Jun 18, 2004 07:12
In the darkness I hear you calling, I search. I turn trying to find you, through endless nights and endless days. Hopelessness sets in, it moves around me, covering me, engulfing me and finally I begin to lose hope. I walk through the years unsure, forever alone with my memories and my thoughts, each place different, each time stranger than the one that went before.
Destined to forever search for what was, never to find. Repeating over and over, the loss with none of the joy, none of the life that you brought to me. In a crowded room, amongst friends... always alone.
In the darkness I feel you reach out to me, and fear grips me. Lost in you, in your thoughts, in a world that was, a time and place beyond the boundaries of reality.

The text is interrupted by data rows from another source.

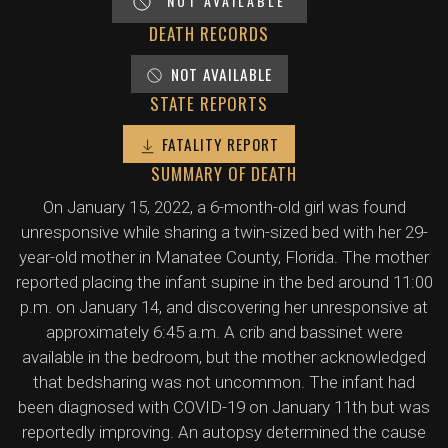
NOT AVAILABLE
DEATH RECORDS
NOT AVAILABLE
STATE REPORTS
FATALITY REPORT
SUMMARY OF DEATH
On January 15, 2022, a 6-month-old girl was found
unresponsive while sharing a twin-sized bed with her 29-
year-old mother in Manatee County, Florida. The mother
reported placing the infant supine in the bed around 11:00
p.m. on January 14, and discovering her unresponsive at
approximately 6:45 a.m. A crib and bassinet were
available in the bedroom, but the mother acknowledged
that bedsharing was not uncommon. The infant had
been diagnosed with COVID-19 on January 11th but was
reportedly improving. An autopsy determined the cause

I wonder if you see me, hear me... time is all we have.
In the distance I can hear the water running, over rocks, into its self and I draw comfort from that. Lying on the bank under the sun just watching the big blue expanse of sky. There were times I wished to be a cloud in that sky, or a bird without a care revelling in it. The warmth of the sun heating me even when at times I felt warmth would never touch me.
She was so cold, she would delight in making me feel that she loved me, only to whisper a word and break my heart all over again. I loved her, she was my mother, but there where times I wished she was a stranger, because it would make her lack of interest less painful.

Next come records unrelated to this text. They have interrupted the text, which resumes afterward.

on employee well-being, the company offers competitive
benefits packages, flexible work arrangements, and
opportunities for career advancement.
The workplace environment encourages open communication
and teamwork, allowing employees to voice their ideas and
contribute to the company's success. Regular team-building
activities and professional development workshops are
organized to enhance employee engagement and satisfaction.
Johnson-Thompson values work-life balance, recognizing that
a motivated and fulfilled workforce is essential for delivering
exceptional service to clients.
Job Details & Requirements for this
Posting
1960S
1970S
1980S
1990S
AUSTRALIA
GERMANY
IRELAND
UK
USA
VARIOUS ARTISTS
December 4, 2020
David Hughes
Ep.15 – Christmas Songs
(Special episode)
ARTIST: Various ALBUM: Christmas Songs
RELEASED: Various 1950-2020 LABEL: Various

She hated that my father adored me, hated that I had him on this pedestal way above all others, and she would turn him from the father who always smiled at me, made me feel like there was someone who really loved me, into a drunk, bleeding and broken man. As a child all I wanted was someone to love me for me. Someone who looked beyond the tears, beyond the eyes and deep inside at everything I was.
Those dreams came true. But the memories of all that went before still haunt.